There are concerns that community choice has not been done before in California.

"The board wants to know if these really are significant savings, risks and what if the savings aren't there?" he said. "And what if the program goes under? What are the costs of getting back on the grid?"

With local energy service, residents can decide what they want in a local energy plan, Orth said.

"The program is aimed at lower and predictable energy rates," he said. "We also want to establish local control over energy planning."

The authority also could establish policies to spur investment in local generation capacity.

When it comes to bond repayment, Orth said, the district would be on the hook. Revenue to pay for a plant and other operations would be generated from rates.

Orth also said pollution concerns can be met with emission reduction credits, leading to more emissions removed than the power plant would create. Those credits, he said, can be acquired from other sources within 15 miles of the plant's proposed Parlier site.

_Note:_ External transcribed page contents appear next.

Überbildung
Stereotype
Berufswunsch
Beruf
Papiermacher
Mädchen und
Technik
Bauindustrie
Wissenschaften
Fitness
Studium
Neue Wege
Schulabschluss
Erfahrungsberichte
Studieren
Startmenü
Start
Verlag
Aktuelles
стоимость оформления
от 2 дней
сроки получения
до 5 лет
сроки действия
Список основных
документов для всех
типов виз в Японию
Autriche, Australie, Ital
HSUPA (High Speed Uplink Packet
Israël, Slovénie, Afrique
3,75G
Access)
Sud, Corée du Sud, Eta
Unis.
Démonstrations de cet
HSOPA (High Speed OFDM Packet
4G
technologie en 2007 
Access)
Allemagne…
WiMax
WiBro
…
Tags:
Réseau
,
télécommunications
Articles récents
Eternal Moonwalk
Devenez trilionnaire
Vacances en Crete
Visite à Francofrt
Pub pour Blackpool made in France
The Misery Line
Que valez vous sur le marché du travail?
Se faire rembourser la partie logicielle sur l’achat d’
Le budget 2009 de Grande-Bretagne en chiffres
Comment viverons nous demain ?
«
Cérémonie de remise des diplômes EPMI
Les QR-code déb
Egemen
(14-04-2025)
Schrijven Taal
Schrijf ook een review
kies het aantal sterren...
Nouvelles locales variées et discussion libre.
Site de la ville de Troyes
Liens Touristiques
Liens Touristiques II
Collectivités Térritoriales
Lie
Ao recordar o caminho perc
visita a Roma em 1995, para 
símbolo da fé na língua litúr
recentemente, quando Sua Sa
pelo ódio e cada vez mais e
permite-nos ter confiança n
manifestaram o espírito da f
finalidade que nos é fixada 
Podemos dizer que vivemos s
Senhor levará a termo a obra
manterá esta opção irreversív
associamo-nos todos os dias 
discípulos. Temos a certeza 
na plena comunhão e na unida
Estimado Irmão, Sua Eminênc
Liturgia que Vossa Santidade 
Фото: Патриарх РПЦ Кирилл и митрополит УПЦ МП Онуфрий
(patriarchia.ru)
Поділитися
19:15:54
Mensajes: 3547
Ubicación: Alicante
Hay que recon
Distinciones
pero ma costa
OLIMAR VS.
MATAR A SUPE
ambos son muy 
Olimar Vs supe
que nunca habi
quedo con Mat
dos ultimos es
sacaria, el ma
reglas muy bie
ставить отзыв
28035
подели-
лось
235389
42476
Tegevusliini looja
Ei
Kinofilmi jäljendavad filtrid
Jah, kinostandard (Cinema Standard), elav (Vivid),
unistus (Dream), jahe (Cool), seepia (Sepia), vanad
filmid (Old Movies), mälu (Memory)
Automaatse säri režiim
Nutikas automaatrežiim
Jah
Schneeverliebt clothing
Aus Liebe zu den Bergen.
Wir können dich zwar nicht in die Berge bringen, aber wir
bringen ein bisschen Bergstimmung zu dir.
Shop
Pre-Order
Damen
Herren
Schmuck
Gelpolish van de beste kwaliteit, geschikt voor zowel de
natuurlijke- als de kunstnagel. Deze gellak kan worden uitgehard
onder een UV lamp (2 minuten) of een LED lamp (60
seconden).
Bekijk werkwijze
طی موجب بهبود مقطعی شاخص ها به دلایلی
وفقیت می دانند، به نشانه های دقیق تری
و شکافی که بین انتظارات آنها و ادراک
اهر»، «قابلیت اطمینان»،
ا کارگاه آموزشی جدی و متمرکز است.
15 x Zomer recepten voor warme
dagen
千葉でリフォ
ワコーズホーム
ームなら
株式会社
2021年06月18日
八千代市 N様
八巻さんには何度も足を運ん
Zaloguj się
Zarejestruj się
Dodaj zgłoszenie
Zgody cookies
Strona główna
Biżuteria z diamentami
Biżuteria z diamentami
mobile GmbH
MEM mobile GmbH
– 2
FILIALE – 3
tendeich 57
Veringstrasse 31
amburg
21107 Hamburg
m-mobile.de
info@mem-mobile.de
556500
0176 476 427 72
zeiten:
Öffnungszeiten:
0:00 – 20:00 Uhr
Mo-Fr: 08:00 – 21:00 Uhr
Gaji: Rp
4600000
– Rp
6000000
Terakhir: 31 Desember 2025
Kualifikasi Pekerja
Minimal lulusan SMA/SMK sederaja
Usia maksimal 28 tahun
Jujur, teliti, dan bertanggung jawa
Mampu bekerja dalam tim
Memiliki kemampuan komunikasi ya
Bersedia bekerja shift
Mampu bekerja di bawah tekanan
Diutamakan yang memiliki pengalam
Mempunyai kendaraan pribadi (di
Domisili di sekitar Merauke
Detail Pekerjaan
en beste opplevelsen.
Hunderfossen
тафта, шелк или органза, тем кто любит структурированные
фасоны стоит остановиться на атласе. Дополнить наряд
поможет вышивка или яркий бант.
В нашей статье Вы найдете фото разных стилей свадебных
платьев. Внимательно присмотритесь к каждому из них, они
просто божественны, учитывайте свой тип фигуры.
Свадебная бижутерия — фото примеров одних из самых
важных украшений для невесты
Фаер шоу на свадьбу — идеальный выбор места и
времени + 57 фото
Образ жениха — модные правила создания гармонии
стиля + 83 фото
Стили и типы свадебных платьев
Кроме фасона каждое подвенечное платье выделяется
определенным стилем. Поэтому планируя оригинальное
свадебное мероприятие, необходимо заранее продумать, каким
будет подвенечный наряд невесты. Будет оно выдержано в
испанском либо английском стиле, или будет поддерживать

Ron Manfredi, Kerman's city manager, says the authority is similar to the Central San Joaquin Valley Risk Management Authority, a group of cities that pool their insurance premiums and risk.

The risk management authority started 25 years ago with fewer than 12 communities and now covers 56 government agencies in 12 counties, he said.

Manfredi said crucial energy decisions, such as building a plant, can be made locally. PG&E makes such decisions in its San Francisco headquarters with little or no local input, he said.

"This is the opportunity for making decisions on a local level and potentially generating energy and making rate structures transparent," Manfredi said.